Microsoft Tools Fine-Tune AI Agent Performance Based on User-Defined Criteria

Microsoft has introduced optimization features that evaluate AI agents hosted in its Foundry service to maximize their performance in production applications. It does so using automated, rather than the current manual, processes.

Agents built on Microsoft Foundry don’t automatically meet the production-ready requirements of the typical IT organization. Common enterprise shortcomings include agents answering warranty questions without checking purchase dates, or customer support agents failing to ask for order numbers before looking up an order’s status.

With Agent Optimizer in Foundry Agent Service, agents are evaluated against defined criteria, better configurations are generated, and optimizer ranks the configurations so users can deploy the best one.

Here’s how Agent Optimizer works through a closed-loop cycle of evaluation and improvement:

Evaluates baseline. An agent processes a set of tasks against defined pass/fail criteria. The result is a composite score from 0 to 1.

_Entries_
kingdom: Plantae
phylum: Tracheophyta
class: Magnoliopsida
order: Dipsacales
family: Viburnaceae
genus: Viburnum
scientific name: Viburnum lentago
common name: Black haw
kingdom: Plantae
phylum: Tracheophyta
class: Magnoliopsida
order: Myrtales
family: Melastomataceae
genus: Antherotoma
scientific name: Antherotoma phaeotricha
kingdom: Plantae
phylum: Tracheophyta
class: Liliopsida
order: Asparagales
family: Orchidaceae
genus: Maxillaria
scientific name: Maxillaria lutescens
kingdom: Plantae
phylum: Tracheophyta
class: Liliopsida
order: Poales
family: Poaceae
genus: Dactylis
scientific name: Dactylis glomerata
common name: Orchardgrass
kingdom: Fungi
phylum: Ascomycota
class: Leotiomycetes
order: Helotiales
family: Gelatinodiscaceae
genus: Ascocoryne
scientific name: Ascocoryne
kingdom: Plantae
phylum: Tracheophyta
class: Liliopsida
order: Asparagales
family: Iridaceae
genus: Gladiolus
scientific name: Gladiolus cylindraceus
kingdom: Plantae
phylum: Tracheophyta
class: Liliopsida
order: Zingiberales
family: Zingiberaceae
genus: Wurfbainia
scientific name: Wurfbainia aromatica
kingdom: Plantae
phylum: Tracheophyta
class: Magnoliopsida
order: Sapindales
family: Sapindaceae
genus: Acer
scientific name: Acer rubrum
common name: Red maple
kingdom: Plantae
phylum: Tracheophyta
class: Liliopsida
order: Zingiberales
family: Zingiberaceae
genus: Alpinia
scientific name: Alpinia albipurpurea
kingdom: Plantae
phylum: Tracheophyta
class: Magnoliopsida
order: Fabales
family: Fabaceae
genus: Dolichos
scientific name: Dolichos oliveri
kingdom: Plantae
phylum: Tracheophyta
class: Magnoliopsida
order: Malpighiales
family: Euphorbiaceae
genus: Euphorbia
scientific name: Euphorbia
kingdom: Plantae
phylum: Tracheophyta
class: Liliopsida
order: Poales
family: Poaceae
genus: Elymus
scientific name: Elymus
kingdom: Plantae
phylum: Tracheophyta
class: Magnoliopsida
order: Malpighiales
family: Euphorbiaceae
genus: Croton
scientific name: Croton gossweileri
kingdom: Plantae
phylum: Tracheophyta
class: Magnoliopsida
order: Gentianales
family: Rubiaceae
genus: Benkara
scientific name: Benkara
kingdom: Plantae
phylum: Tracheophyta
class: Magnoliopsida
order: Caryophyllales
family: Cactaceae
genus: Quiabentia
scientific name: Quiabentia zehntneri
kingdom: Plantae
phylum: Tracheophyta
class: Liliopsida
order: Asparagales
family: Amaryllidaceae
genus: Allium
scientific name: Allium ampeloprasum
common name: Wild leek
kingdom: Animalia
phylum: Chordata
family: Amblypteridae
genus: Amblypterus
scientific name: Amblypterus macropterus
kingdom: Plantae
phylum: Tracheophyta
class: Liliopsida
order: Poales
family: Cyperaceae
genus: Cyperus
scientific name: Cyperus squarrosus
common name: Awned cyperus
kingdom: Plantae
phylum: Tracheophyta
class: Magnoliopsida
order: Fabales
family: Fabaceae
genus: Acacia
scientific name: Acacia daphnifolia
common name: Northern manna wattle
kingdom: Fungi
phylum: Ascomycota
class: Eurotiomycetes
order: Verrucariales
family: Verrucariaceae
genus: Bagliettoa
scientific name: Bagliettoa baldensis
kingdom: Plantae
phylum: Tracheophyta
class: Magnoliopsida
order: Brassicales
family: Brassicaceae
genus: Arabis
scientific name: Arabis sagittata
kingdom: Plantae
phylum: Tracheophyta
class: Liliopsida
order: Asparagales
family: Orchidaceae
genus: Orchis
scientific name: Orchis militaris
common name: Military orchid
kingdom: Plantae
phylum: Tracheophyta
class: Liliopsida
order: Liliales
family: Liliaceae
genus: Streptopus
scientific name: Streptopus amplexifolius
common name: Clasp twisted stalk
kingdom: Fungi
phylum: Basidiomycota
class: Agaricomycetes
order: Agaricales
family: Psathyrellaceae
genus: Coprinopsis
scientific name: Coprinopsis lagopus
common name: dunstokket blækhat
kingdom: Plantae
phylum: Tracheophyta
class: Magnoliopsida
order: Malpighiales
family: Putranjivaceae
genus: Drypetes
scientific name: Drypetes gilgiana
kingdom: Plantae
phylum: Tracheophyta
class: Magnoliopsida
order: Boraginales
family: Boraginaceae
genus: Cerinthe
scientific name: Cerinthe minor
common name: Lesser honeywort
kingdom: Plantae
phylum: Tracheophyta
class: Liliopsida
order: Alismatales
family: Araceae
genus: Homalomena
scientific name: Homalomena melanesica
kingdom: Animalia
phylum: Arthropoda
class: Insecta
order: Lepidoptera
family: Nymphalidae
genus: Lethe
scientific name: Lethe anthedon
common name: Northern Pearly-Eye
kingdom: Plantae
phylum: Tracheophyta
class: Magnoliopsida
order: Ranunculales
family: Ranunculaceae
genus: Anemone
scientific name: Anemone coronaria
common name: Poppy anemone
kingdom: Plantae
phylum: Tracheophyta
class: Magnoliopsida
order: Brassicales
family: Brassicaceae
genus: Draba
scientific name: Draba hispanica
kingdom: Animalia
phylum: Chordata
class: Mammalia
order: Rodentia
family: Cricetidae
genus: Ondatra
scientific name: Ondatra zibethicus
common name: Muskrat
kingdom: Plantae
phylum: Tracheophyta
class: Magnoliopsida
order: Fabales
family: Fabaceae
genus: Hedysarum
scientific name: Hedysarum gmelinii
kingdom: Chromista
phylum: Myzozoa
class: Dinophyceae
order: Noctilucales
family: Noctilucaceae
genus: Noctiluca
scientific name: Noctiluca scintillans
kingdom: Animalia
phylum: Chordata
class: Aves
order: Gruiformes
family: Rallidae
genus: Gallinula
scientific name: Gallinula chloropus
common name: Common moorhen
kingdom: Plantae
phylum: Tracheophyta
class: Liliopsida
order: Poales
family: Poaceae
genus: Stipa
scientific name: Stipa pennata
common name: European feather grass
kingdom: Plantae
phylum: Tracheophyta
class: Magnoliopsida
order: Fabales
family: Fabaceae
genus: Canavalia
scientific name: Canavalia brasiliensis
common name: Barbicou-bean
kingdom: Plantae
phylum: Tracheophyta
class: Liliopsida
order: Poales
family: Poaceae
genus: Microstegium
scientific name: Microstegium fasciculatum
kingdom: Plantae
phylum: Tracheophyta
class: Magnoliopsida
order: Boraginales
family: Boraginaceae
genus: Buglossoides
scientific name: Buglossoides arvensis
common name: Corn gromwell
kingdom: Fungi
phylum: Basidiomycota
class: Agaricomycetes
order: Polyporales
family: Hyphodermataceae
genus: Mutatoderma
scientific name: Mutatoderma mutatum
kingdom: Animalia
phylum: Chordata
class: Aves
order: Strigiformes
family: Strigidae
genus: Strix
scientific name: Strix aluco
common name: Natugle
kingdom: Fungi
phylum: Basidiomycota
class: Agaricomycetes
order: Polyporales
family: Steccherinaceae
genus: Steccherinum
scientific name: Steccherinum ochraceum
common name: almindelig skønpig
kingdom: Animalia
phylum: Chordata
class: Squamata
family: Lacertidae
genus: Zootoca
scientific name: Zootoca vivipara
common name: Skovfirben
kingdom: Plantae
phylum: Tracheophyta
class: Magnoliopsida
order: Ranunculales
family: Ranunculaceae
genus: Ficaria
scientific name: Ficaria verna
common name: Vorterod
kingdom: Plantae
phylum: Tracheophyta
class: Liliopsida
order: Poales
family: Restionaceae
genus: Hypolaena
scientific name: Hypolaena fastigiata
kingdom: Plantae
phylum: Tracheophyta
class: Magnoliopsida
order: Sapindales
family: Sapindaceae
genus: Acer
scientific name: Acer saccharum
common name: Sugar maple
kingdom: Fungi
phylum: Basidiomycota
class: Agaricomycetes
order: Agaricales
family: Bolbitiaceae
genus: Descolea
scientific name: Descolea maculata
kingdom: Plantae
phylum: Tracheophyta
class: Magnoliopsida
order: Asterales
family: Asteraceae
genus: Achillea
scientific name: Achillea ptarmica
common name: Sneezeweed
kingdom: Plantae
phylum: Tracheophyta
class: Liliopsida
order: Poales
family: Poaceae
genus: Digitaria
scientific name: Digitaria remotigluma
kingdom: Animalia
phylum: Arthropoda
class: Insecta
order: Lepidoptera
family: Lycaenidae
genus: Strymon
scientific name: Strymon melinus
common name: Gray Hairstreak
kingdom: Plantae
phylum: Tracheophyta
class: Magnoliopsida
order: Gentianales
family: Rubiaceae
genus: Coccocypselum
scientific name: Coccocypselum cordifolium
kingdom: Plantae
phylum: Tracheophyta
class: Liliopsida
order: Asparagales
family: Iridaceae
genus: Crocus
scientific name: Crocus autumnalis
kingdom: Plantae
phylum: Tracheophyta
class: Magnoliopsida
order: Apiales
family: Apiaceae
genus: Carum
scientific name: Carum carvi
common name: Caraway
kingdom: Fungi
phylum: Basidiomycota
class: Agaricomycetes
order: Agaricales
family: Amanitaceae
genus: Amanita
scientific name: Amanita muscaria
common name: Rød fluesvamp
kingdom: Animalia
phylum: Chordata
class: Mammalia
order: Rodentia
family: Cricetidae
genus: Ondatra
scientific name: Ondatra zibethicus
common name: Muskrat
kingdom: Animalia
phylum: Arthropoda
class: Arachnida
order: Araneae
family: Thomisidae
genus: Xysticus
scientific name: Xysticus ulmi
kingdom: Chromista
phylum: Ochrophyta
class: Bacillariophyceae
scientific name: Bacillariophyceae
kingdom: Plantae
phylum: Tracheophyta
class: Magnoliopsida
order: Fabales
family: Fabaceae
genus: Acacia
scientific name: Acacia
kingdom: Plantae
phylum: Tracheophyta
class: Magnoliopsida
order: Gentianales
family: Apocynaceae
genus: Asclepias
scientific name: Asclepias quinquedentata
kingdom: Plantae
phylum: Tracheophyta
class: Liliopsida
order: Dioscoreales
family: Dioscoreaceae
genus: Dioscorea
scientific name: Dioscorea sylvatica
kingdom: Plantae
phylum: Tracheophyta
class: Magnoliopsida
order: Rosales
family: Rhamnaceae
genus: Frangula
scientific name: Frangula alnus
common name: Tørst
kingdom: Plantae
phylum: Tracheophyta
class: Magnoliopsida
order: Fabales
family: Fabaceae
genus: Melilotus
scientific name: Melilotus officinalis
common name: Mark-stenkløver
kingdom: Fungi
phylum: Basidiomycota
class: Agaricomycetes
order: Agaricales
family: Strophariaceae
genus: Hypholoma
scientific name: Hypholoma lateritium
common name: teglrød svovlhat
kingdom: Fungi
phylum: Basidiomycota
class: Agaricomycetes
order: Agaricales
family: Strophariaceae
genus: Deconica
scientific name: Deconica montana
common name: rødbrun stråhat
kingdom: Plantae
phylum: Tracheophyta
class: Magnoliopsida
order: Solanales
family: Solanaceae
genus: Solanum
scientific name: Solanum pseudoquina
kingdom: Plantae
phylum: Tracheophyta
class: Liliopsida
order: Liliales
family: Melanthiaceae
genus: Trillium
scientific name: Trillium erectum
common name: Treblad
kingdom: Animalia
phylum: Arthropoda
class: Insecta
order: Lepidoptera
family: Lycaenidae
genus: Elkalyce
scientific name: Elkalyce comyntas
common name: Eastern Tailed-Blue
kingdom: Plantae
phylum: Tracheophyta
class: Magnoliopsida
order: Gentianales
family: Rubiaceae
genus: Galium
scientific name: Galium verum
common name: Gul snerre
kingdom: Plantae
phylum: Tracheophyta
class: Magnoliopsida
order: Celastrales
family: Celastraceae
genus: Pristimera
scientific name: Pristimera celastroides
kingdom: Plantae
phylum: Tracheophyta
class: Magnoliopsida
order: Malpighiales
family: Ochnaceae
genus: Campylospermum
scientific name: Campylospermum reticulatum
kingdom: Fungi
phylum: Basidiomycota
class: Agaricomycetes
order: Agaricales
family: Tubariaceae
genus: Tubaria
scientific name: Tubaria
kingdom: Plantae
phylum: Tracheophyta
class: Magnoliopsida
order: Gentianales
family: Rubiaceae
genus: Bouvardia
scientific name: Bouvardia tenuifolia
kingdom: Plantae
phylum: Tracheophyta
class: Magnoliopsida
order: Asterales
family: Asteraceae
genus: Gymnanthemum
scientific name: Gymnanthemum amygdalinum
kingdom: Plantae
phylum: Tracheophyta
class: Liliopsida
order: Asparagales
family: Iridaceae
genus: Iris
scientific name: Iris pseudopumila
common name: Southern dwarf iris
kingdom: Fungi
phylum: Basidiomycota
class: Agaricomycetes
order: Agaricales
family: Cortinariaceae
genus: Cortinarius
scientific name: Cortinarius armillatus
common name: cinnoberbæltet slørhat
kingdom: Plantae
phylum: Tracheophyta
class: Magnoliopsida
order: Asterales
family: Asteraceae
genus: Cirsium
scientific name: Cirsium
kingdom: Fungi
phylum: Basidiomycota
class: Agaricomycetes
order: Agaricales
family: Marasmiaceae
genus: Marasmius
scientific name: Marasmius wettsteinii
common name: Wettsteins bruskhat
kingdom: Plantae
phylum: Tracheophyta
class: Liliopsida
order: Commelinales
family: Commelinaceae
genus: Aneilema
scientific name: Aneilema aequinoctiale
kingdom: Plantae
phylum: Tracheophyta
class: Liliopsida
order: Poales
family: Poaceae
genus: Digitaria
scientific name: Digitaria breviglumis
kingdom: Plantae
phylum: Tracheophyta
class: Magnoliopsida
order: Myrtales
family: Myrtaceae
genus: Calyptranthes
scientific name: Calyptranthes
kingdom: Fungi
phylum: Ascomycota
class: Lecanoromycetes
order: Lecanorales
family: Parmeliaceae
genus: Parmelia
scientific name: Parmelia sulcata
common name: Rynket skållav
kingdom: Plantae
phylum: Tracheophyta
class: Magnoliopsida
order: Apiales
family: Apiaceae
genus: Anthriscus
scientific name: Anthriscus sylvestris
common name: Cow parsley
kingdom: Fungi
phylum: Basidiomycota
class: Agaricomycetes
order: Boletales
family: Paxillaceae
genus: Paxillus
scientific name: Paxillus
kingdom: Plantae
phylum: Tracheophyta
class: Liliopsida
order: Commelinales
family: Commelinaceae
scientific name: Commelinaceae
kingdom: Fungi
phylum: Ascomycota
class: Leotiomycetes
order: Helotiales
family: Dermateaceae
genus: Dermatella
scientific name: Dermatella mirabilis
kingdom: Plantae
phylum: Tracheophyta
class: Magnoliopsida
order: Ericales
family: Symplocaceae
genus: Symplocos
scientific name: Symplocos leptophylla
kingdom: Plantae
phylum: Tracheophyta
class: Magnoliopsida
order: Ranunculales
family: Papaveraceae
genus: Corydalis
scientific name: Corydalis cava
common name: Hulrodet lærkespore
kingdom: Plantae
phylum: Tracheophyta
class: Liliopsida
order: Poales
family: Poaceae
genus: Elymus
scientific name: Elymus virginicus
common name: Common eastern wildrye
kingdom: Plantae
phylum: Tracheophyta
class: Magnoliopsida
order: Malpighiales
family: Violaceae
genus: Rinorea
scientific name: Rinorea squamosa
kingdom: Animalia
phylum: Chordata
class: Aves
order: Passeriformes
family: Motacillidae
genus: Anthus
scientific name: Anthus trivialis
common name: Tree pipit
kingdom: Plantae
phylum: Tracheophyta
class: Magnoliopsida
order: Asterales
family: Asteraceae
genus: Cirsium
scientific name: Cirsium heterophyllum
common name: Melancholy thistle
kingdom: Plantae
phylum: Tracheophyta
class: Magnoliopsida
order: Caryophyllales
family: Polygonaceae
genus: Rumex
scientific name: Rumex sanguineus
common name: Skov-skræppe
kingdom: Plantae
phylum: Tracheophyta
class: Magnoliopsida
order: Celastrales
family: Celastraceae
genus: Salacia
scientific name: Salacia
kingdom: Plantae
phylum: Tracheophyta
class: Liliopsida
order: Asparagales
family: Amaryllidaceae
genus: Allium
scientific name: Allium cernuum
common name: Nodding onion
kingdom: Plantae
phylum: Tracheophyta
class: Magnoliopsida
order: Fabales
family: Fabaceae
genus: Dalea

_Required task 1_
Answer each question from the article on Microsoft's Agent Optimizer:
(a) In which Microsoft service are the evaluated AI agents hosted?
(b) What do customer support agents fail to ask for before looking up an order's status?
(c) What is the range of the composite score produced when the baseline is evaluated?
_Required task 2_
Continue the article on Microsoft's Agent Optimizer from the point at which it ends.
The records are not required for any of this work.

_Written answer 1_
(a) Microsoft Foundry, through its Foundry Agent Service.
(b) Order numbers.
(c) From 0 to 1.

_Written answer 2_
Generates candidates. Guided by what failed, the optimizer creates new configurations specifically designed to overcome failures.
Evaluate candidate options. Each candidate runs against the same set of tasks.
Ranks and recommends. Results are sorted by score. Users and developers see per-task breakdowns – as well as token costs — for each candidate before the user commits to the best option based on requirements.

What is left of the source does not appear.